PROMPT: Can you return, word for word, the stretch of the listing from its first line through the line containing "in rekening brengen.", including both of those lines?

[Saved data entries]
____

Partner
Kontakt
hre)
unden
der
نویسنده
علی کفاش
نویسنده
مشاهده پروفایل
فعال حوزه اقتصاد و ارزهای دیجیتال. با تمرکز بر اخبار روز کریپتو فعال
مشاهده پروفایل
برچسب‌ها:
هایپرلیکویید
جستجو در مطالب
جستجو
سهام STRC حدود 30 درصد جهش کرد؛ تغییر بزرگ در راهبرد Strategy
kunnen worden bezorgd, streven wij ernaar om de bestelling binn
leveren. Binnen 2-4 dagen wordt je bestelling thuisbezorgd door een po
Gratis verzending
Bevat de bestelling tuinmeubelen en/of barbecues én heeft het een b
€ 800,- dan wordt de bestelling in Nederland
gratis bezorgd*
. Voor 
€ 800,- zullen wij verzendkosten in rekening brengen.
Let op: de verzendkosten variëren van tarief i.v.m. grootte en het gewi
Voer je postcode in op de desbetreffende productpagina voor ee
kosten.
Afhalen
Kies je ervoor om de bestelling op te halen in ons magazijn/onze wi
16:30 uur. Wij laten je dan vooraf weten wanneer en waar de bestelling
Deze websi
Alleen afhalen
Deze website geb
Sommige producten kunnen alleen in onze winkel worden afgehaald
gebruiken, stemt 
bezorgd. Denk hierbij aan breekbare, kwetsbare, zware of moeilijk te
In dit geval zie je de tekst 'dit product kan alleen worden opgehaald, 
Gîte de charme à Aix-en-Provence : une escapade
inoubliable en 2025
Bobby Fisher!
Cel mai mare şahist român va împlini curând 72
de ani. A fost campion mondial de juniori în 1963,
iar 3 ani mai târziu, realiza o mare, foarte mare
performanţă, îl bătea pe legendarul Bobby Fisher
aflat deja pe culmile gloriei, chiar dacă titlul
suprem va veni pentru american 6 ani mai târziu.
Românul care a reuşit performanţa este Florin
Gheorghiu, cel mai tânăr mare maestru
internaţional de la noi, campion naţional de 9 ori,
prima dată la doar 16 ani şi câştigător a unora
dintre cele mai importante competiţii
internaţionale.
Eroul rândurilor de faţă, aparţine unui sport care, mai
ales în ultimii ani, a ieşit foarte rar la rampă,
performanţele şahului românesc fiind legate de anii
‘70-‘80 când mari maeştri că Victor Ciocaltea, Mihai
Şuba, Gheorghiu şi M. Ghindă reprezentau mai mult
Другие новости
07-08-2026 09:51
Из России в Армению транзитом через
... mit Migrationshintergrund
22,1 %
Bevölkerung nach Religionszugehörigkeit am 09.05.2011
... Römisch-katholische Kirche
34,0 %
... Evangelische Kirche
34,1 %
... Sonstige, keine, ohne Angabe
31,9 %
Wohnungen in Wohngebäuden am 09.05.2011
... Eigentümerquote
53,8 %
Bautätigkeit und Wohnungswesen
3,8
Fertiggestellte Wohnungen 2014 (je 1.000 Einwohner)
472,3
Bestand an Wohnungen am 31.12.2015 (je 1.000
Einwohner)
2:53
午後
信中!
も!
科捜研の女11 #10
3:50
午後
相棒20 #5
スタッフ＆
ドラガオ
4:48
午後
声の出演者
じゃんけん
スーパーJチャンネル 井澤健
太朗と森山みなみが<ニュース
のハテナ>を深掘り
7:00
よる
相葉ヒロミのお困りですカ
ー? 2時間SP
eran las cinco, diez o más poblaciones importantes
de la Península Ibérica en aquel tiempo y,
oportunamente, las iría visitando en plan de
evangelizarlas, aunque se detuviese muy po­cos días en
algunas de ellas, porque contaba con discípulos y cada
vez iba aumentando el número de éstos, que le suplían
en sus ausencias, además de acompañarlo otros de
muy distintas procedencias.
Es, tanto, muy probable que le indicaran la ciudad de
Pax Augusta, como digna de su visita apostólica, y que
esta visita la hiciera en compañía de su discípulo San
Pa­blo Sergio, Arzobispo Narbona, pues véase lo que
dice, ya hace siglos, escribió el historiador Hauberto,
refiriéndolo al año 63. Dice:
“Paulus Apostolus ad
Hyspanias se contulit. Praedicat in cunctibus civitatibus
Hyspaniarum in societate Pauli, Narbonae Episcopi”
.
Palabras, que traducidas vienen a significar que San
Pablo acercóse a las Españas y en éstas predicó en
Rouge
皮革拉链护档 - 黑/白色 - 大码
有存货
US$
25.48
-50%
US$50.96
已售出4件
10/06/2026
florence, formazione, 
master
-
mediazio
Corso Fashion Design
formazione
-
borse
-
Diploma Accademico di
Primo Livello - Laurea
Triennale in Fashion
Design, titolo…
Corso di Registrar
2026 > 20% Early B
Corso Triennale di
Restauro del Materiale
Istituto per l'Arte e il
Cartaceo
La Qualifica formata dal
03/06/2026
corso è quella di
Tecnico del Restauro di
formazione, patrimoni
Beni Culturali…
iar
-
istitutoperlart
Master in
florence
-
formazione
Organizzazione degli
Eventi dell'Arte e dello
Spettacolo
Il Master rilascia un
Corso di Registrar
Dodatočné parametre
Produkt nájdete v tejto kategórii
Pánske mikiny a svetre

____

RESPONSE BOX:
Partner
Kontakt
hre)
unden
der
نویسنده
علی کفاش
نویسنده
مشاهده پروفایل
فعال حوزه اقتصاد و ارزهای دیجیتال. با تمرکز بر اخبار روز کریپتو فعال
مشاهده پروفایل
برچسب‌ها:
هایپرلیکویید
جستجو در مطالب
جستجو
سهام STRC حدود 30 درصد جهش کرد؛ تغییر بزرگ در راهبرد Strategy
kunnen worden bezorgd, streven wij ernaar om de bestelling binn
leveren. Binnen 2-4 dagen wordt je bestelling thuisbezorgd door een po
Gratis verzending
Bevat de bestelling tuinmeubelen en/of barbecues én heeft het een b
€ 800,- dan wordt de bestelling in Nederland
gratis bezorgd*
. Voor 
€ 800,- zullen wij verzendkosten in rekening brengen.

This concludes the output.